__Problem description__. Your task is to copy every line of the records below that contains "gratuitous".

__Data supplied__.
::::::::::

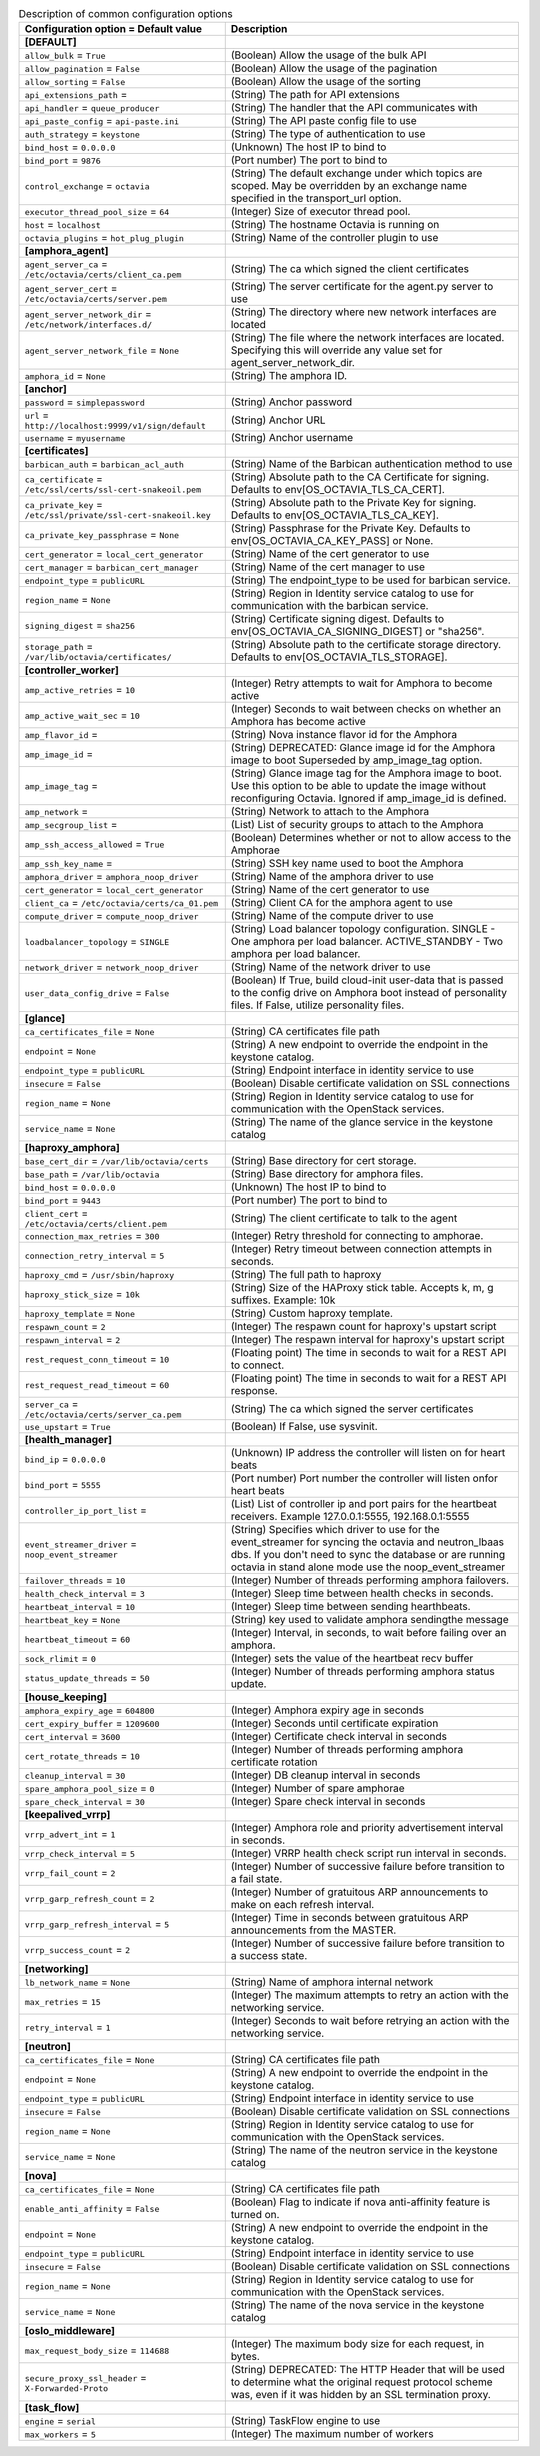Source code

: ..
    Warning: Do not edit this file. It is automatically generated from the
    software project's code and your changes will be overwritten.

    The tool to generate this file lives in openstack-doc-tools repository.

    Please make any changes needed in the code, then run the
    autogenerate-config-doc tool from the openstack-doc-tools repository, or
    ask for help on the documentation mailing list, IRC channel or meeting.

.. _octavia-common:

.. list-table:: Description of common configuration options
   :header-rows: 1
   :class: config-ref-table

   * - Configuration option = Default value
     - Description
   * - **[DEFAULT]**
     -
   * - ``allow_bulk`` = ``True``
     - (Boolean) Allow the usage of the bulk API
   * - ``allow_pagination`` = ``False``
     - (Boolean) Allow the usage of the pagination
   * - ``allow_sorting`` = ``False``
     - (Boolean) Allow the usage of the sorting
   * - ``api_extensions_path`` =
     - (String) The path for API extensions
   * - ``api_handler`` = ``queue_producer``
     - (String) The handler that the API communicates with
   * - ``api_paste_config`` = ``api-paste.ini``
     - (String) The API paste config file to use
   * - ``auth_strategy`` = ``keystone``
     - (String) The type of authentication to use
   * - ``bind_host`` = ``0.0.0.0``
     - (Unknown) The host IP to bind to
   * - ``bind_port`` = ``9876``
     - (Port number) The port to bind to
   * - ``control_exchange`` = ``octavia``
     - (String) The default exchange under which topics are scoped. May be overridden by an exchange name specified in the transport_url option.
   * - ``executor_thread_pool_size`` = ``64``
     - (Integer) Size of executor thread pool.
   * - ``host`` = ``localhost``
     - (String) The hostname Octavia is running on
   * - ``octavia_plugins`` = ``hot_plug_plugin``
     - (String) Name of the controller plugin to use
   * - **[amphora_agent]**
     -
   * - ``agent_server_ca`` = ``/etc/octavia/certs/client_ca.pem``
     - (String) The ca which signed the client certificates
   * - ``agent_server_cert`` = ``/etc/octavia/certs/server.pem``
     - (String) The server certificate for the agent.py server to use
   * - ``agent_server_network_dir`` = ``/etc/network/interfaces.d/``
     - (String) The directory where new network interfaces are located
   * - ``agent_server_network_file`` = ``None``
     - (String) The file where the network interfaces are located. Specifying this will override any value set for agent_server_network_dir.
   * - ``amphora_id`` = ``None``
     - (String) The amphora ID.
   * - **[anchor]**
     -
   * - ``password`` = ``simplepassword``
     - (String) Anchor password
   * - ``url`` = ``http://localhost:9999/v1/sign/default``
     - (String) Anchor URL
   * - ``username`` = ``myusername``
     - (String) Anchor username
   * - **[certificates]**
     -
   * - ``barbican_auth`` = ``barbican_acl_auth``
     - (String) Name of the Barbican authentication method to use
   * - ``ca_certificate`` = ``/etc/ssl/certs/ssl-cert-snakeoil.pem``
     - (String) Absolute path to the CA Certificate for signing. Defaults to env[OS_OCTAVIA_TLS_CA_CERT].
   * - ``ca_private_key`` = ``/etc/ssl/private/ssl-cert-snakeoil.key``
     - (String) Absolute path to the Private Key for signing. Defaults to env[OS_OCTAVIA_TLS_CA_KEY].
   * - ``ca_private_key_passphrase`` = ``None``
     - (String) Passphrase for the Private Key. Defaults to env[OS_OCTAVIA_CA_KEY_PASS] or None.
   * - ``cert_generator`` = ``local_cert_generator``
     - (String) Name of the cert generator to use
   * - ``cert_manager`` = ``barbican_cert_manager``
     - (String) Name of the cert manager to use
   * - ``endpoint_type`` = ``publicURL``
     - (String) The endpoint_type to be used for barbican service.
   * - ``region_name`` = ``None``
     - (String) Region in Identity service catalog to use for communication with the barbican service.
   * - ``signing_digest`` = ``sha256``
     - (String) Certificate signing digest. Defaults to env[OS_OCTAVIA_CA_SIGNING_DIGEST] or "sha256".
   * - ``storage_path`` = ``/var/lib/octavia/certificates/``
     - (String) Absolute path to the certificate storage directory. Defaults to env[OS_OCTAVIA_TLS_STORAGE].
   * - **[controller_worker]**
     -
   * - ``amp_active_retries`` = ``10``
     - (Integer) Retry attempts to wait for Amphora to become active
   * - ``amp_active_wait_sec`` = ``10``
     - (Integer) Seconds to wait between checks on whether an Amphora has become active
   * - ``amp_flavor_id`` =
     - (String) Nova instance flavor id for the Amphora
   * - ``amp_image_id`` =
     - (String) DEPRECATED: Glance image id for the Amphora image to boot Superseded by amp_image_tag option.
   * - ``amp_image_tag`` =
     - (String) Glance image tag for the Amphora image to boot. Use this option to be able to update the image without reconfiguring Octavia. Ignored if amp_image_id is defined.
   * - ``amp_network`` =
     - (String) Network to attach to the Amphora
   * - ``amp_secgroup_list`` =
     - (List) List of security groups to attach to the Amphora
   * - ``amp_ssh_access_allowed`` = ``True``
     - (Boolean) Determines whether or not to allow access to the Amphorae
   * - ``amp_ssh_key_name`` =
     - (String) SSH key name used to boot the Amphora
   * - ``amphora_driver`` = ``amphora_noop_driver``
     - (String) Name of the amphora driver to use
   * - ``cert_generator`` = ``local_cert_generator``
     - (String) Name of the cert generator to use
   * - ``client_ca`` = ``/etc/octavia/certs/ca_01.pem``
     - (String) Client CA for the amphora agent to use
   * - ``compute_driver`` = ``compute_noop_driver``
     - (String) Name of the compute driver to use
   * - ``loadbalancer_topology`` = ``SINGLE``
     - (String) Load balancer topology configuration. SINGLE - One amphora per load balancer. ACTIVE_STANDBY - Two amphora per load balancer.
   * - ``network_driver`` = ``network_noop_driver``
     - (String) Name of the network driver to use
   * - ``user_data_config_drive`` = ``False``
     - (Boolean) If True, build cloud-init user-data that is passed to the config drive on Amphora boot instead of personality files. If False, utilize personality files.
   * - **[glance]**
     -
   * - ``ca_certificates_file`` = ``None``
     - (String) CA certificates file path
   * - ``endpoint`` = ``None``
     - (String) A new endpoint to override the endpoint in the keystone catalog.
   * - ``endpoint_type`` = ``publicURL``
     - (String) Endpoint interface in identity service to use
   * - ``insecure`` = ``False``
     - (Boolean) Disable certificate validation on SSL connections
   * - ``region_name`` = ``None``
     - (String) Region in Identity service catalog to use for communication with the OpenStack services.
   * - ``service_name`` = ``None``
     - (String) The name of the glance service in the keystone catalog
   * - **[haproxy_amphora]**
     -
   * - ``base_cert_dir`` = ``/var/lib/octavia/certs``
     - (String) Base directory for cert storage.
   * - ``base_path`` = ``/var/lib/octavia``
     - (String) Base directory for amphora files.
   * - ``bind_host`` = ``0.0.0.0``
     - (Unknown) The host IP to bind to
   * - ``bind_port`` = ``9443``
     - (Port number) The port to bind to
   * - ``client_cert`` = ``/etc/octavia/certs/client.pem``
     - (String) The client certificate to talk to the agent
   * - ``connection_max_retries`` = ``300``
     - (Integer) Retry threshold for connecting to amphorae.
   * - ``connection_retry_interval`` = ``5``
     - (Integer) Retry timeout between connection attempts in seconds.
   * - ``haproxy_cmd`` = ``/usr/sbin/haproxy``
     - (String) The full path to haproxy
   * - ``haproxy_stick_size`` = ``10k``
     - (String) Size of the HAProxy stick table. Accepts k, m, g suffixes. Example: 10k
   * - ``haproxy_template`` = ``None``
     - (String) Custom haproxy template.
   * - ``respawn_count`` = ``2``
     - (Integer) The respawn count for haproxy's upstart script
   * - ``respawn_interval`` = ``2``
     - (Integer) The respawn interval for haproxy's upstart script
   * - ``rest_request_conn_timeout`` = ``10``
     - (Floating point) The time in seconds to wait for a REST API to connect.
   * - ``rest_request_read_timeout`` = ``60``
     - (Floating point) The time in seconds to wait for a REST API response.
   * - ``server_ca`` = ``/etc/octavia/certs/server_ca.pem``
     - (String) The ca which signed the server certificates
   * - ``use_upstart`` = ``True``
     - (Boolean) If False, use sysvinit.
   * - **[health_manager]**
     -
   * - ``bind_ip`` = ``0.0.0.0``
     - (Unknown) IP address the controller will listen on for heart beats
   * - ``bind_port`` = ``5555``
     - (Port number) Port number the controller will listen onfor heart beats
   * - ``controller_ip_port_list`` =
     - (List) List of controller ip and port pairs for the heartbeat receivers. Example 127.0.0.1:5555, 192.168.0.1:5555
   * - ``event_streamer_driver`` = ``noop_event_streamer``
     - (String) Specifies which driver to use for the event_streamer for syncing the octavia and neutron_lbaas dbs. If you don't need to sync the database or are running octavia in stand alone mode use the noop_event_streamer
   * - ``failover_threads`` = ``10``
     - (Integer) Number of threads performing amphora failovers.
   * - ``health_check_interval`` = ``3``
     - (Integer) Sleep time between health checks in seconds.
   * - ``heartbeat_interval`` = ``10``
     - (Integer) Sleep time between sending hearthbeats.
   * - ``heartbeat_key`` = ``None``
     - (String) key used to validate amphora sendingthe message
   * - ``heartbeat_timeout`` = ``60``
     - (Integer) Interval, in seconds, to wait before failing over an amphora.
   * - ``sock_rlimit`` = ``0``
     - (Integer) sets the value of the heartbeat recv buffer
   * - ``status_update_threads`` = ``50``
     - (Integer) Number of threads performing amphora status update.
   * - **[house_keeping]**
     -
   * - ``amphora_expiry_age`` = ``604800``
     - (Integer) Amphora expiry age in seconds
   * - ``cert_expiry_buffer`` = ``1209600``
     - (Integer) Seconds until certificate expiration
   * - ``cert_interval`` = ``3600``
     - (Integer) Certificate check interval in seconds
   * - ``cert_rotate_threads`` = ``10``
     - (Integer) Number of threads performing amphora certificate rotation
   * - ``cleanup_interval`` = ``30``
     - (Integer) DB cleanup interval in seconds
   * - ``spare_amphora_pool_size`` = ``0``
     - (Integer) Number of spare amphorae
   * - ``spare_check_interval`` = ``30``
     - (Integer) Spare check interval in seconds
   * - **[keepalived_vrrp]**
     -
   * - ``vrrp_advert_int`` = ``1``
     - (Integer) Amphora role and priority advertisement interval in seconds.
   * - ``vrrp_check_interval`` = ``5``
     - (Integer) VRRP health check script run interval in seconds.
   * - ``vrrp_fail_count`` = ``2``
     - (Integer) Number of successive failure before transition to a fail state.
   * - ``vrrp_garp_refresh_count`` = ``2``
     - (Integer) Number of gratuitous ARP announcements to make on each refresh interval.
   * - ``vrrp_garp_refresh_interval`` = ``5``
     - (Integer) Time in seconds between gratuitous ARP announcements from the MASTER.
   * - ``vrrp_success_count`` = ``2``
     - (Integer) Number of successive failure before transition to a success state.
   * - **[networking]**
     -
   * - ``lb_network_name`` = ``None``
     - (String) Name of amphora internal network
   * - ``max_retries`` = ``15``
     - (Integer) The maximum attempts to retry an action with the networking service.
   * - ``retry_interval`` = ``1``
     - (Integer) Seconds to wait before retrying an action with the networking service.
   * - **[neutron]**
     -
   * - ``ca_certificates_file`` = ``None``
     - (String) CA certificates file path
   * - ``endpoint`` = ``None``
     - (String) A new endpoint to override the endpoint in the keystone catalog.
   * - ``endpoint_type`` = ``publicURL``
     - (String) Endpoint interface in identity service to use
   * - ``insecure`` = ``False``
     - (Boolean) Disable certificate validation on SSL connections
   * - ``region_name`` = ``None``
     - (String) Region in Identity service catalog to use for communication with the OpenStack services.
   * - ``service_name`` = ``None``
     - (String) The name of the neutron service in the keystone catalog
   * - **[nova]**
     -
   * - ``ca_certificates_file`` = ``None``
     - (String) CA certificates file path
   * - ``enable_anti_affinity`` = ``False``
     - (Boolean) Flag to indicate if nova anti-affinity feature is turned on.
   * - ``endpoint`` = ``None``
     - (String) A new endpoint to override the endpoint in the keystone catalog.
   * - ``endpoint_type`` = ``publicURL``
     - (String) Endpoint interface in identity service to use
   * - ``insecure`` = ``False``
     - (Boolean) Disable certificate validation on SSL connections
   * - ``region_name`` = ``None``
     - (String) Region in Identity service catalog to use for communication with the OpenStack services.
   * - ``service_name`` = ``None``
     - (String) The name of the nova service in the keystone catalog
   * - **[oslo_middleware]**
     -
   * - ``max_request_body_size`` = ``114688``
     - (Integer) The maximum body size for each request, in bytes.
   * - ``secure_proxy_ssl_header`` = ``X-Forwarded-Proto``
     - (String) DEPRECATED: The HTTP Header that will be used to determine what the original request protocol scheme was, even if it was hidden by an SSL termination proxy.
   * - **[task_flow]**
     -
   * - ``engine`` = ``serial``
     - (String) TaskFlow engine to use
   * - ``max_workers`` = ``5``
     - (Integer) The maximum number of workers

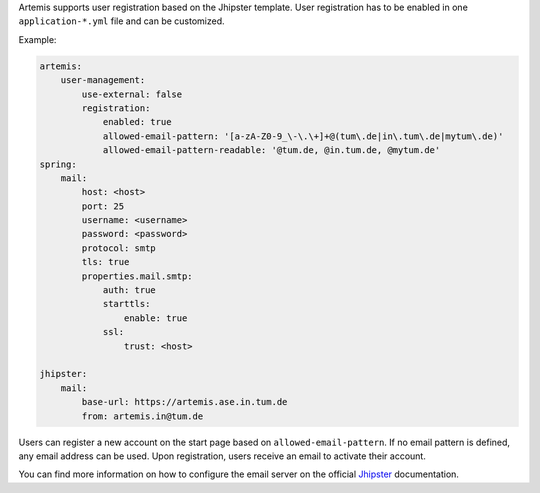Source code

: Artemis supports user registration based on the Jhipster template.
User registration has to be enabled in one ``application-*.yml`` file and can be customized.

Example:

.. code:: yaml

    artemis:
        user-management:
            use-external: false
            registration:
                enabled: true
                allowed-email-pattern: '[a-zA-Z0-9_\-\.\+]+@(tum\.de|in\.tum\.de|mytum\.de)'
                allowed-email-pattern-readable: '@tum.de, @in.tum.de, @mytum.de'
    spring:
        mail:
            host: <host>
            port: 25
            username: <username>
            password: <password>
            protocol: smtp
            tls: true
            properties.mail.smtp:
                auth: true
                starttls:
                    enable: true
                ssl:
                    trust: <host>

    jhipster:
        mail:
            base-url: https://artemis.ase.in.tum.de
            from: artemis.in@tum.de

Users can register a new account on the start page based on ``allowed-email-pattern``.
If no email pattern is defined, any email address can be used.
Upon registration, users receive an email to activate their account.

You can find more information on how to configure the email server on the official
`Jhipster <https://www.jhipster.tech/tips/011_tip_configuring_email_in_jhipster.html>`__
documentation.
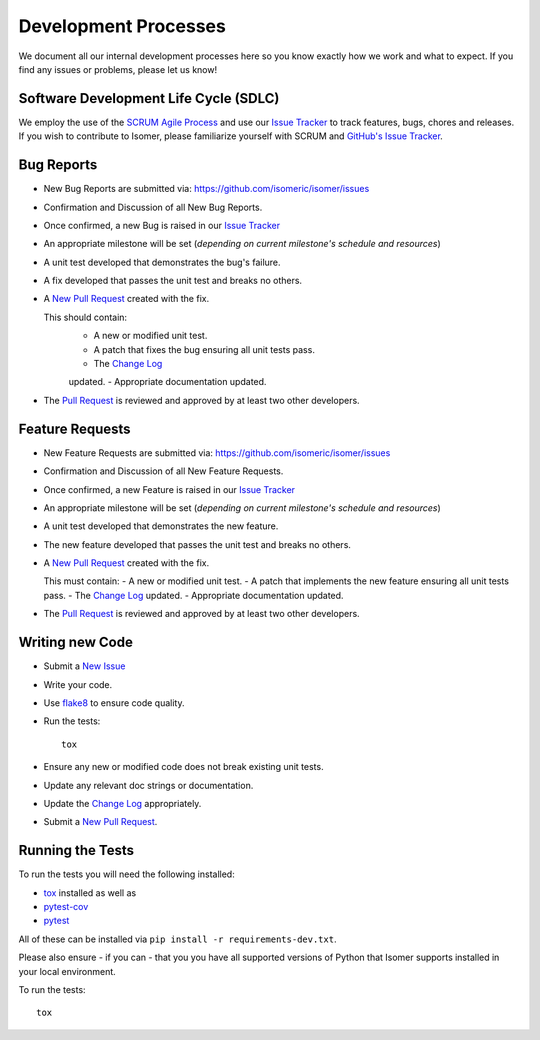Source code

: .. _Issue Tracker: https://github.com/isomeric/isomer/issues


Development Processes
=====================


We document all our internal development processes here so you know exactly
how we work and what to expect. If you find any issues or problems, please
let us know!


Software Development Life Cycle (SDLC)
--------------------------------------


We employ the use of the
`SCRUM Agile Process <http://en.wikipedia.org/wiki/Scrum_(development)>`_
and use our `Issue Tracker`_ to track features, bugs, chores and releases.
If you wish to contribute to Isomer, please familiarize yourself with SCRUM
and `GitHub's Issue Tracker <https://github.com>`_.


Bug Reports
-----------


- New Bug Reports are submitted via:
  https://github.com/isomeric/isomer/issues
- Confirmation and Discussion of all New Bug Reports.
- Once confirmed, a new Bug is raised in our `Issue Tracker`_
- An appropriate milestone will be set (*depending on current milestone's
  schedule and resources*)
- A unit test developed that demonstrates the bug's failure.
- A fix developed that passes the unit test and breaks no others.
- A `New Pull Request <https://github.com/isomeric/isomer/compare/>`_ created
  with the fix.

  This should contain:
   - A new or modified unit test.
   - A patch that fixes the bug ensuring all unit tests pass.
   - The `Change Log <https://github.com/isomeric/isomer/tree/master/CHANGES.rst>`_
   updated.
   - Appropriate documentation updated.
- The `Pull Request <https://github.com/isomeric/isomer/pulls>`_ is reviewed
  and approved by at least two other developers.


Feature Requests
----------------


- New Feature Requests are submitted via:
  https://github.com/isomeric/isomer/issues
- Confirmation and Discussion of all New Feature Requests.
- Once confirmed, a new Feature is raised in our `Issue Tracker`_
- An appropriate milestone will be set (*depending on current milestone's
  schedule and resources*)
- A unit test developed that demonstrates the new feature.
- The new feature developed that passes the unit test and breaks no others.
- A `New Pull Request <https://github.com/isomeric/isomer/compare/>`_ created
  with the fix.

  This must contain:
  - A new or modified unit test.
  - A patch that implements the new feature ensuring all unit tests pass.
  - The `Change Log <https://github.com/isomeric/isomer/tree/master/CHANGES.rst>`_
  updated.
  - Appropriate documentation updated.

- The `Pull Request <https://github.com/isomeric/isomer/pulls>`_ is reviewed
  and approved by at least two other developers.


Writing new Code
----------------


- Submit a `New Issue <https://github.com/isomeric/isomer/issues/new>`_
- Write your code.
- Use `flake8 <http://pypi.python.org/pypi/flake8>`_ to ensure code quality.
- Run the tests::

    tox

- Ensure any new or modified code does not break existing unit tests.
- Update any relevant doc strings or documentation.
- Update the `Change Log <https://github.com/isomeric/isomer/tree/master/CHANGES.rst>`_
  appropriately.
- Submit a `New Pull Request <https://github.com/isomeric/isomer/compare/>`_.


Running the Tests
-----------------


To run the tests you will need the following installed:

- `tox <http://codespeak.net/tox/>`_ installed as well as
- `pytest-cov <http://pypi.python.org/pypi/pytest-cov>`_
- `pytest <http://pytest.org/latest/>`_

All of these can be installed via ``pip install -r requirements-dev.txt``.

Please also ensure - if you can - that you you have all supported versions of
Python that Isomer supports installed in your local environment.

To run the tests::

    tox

::::::::::

__Written response__.
     - (Integer) Number of gratuitous ARP announcements to make on each refresh interval.
     - (Integer) Time in seconds between gratuitous ARP announcements from the MASTER.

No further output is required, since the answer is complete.